Jacob Zuma is at the centre of a perfect political storm & is facing an attack both politically and legally.

President Jacob Zuma in response to the debate on the State of the Nation Address, National Assembly, Cape Town. Picture: GCIS.

CAPE TOWN - President Jacob Zuma is at the center of a perfect political storm; he is facing an attack both politically and legally today.

MPs will debate a motion of no confidence against Zuma in the National Assembly on the same day that the latest installment of the so-called "spy tapes" saga is argued in court.

Opposition parties in Parliament are expected to lay into the president over the fragile state of the economy, the battered currency and ructions at both Treasury and the South African Revenue Service.

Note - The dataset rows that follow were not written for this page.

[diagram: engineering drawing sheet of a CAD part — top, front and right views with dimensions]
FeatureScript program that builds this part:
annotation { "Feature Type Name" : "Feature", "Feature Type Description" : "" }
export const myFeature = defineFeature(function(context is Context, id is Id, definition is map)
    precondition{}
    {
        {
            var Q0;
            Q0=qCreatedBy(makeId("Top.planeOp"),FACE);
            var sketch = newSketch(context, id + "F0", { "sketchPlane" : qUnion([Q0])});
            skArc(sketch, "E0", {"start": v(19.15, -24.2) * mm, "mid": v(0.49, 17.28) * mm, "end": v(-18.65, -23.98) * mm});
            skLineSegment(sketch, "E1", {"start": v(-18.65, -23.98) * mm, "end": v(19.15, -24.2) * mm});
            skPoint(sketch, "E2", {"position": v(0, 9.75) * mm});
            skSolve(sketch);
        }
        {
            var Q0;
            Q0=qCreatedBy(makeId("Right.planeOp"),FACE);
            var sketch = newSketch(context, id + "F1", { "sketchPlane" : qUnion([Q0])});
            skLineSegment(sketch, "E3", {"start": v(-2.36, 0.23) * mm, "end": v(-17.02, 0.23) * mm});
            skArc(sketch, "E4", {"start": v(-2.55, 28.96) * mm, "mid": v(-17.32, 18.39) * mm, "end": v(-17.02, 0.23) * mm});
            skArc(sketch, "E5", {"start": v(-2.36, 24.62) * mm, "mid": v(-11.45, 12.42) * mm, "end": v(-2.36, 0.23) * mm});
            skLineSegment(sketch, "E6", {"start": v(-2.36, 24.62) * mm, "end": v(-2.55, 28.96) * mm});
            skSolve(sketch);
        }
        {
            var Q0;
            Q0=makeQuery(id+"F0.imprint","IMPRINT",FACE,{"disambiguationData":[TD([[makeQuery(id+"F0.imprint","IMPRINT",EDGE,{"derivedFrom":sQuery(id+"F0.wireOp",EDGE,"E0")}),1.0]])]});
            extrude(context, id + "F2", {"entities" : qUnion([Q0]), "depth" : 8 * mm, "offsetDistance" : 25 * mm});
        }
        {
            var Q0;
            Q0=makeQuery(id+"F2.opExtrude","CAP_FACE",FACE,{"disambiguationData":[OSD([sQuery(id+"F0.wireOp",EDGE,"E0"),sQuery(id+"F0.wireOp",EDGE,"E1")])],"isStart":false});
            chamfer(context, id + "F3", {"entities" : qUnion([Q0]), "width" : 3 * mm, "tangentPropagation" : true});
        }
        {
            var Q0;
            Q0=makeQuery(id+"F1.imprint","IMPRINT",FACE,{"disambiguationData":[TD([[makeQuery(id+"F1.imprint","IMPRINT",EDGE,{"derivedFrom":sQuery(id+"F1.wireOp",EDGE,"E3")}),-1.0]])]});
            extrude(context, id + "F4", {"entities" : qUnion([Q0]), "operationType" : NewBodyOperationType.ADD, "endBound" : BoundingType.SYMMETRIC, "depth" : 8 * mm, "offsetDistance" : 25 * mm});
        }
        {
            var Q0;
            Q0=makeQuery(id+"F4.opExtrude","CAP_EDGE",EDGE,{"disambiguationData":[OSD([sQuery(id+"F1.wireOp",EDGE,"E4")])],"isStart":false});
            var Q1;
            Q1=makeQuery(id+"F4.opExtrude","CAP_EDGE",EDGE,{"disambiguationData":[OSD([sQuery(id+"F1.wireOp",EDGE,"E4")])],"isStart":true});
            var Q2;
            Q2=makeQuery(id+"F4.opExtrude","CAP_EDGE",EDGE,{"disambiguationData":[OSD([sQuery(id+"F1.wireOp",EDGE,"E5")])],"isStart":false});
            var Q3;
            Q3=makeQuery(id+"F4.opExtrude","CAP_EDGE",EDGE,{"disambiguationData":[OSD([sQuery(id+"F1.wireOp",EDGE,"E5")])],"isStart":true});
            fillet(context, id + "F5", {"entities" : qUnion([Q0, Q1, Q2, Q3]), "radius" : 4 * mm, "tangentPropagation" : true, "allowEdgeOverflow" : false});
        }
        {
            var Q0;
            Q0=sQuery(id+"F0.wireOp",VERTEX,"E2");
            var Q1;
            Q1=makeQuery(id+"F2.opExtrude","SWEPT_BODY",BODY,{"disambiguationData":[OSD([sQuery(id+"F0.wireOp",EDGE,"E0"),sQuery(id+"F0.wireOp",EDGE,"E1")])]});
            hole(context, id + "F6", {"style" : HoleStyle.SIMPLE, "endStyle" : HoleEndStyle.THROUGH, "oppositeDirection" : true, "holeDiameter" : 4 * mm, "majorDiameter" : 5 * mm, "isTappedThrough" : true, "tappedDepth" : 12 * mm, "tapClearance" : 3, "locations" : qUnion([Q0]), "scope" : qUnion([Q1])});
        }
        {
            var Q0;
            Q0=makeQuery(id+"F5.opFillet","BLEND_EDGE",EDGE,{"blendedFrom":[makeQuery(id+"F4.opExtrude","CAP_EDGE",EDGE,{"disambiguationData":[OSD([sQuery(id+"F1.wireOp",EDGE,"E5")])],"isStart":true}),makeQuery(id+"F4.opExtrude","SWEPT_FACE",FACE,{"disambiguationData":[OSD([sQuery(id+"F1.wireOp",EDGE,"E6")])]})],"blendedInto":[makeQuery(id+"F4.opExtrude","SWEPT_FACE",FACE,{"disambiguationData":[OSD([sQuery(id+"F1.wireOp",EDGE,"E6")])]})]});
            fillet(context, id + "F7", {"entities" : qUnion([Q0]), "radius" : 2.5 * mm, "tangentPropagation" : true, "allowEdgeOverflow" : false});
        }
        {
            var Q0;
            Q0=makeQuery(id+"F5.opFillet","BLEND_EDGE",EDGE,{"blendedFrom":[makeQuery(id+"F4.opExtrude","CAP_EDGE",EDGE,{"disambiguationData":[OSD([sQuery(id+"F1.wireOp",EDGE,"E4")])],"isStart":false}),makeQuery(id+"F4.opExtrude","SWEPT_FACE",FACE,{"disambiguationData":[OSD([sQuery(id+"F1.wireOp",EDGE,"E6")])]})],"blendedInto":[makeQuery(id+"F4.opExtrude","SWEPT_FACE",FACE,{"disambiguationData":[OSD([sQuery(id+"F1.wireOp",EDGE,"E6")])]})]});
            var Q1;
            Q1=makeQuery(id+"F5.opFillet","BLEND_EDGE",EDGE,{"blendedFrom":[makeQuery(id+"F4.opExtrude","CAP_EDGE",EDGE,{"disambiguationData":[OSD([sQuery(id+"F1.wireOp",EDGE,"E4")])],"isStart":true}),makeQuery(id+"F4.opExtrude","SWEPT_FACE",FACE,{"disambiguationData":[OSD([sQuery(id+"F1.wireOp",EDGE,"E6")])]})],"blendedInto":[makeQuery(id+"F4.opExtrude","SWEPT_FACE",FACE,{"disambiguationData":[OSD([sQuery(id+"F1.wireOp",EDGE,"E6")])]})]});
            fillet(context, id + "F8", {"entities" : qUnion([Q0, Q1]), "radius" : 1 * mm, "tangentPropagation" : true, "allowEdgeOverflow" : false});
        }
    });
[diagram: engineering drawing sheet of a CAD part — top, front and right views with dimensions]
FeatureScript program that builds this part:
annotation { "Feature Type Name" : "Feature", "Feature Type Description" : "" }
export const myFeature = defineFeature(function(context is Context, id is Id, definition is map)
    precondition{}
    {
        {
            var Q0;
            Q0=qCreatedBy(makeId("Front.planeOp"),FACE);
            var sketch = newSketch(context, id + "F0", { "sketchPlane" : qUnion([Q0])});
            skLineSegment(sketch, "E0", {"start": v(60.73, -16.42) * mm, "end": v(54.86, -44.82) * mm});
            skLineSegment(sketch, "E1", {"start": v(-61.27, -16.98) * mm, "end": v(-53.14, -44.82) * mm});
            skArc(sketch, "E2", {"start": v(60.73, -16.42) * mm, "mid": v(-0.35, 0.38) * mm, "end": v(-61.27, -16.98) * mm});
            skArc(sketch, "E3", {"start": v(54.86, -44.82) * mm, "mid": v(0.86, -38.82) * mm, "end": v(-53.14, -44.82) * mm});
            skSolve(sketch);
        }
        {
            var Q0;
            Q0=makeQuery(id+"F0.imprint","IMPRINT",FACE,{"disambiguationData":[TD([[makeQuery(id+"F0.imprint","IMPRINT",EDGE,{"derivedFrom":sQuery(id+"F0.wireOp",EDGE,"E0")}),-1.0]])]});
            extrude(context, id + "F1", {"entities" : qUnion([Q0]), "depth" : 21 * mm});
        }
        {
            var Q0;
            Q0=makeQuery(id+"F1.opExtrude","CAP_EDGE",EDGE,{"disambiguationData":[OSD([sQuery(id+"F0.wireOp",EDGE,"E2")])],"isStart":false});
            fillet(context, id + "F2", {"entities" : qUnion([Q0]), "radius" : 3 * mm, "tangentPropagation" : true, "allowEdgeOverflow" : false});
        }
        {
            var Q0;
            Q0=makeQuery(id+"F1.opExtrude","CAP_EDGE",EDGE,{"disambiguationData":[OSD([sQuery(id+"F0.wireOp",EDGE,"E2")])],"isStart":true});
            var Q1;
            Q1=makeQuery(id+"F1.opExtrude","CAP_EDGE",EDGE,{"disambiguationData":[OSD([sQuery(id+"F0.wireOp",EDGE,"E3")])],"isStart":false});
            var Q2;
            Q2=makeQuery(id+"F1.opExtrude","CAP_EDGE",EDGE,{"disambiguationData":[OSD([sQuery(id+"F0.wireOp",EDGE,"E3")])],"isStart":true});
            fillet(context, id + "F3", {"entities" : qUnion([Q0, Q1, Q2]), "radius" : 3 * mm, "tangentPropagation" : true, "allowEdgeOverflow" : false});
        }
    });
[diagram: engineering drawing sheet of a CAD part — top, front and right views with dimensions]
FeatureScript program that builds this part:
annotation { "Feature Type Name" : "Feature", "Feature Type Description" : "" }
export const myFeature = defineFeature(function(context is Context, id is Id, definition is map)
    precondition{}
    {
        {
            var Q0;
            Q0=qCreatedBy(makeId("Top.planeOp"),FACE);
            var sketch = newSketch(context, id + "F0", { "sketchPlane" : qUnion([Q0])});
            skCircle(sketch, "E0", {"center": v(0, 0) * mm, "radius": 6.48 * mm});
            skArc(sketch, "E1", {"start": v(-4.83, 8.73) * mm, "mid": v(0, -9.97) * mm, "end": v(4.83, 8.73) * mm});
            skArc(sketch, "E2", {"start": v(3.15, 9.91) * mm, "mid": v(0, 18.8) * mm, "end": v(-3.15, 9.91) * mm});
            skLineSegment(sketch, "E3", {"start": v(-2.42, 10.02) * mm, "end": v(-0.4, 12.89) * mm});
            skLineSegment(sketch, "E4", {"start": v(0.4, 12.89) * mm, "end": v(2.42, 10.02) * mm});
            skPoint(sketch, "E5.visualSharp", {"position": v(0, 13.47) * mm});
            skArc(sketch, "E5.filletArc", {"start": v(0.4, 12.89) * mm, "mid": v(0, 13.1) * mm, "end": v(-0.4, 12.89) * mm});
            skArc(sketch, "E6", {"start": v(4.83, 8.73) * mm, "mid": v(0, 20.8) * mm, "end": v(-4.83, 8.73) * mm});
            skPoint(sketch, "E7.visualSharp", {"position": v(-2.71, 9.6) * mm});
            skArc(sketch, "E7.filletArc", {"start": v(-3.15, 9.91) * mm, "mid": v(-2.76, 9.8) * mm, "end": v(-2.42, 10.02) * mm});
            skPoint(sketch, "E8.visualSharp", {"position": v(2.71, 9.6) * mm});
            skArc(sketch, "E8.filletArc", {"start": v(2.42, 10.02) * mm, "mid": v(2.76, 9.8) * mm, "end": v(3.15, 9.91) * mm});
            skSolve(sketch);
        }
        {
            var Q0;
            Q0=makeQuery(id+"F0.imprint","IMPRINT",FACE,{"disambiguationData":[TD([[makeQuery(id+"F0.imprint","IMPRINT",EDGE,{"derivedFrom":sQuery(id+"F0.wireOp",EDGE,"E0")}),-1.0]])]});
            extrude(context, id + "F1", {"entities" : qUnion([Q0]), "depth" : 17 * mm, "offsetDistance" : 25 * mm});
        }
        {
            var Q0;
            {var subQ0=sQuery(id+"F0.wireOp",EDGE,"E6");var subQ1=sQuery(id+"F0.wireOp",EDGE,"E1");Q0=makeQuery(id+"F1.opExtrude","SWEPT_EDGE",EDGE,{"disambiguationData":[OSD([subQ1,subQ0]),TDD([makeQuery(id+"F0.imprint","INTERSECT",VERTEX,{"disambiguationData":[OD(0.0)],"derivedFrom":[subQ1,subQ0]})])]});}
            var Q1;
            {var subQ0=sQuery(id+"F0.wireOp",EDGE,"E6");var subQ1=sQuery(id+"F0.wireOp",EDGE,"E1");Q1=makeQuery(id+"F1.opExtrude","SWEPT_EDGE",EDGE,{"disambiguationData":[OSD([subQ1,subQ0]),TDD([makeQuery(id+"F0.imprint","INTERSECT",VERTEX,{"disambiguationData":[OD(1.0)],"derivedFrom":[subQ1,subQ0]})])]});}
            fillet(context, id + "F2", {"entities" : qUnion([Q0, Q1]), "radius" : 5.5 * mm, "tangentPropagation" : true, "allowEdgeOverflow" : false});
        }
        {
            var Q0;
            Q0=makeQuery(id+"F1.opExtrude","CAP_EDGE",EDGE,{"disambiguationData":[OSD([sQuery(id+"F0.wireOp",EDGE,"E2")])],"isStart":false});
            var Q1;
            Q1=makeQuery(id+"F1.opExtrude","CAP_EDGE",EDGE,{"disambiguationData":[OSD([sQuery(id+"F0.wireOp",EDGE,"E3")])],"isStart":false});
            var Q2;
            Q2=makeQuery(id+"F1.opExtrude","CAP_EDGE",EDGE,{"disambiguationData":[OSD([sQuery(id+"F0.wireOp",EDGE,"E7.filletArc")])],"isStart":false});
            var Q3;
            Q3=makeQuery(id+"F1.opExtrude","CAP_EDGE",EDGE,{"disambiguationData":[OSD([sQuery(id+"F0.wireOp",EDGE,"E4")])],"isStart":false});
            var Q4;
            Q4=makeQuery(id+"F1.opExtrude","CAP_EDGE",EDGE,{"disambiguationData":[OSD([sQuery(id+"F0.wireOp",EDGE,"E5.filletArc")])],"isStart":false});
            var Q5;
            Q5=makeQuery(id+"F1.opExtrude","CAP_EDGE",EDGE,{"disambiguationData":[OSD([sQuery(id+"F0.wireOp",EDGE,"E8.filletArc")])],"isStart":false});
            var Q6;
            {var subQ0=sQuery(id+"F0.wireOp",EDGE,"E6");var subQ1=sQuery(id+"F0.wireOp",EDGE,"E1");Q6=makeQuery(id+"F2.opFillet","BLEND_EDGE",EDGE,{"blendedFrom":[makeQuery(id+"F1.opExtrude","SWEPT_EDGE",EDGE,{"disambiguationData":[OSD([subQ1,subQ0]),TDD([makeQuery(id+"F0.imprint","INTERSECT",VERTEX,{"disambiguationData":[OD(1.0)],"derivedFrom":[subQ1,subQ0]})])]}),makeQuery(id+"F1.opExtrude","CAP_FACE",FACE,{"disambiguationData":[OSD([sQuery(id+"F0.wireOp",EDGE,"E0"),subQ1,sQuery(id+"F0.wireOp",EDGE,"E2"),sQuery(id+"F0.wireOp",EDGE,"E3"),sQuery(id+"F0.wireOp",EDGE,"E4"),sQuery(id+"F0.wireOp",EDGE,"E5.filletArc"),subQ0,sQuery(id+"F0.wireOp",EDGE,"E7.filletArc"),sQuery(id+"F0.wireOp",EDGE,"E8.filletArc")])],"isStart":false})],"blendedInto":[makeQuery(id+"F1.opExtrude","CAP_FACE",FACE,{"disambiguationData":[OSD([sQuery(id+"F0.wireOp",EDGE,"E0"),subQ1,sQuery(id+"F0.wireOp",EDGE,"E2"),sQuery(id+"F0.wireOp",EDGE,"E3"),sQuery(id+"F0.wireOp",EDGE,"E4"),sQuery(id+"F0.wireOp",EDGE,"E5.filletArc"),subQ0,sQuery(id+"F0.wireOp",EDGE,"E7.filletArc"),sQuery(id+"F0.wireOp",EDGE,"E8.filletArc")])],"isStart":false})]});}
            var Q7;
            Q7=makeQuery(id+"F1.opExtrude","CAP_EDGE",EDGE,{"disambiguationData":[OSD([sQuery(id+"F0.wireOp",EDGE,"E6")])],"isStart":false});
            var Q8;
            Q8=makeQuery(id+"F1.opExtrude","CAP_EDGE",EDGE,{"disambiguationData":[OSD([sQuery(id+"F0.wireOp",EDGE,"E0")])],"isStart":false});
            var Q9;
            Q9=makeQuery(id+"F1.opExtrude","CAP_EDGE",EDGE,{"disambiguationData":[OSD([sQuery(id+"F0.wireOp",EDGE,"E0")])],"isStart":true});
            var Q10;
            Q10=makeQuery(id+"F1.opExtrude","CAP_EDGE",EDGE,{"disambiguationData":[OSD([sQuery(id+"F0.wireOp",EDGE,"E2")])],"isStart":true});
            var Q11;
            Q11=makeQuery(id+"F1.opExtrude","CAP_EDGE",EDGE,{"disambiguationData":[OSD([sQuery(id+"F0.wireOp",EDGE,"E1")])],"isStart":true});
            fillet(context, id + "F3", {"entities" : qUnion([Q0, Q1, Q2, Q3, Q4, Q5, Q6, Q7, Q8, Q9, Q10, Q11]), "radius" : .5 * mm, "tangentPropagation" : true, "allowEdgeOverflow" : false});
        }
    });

The Democratic Alliance (DA) has appealed for a secret ballot, but there has been no response from Speaker Baleka Mbete's office.

The DA failed to get the backing of the majority of MPs for its motion of no confidence against the president last year, and the ANC is confident the same will happen this time around.

Meanwhile, the official opposition's nearly seven year legal battle challenging the National Prosecuting Authority's (NPA) decision to drop corruption charges against Zuma will be heard by a full bench of the in the High Court in Pretoria.

The DA went to court after former acting NPA boss Mokotedi Mpshe dropped the charges because of political interference in the timing of Zuma's prosecution.

The party will argue that Mpshe's decision was irrational, invalid and should be set aside.

To get to this point, the DA had to fight for the release of recorded telephone conversations that allegedly showed political interference in the prosecutorial process.

In 2014, after four years of legal wrangling, the DA was handed the so called "spy tapes" and the NPA's record of decision.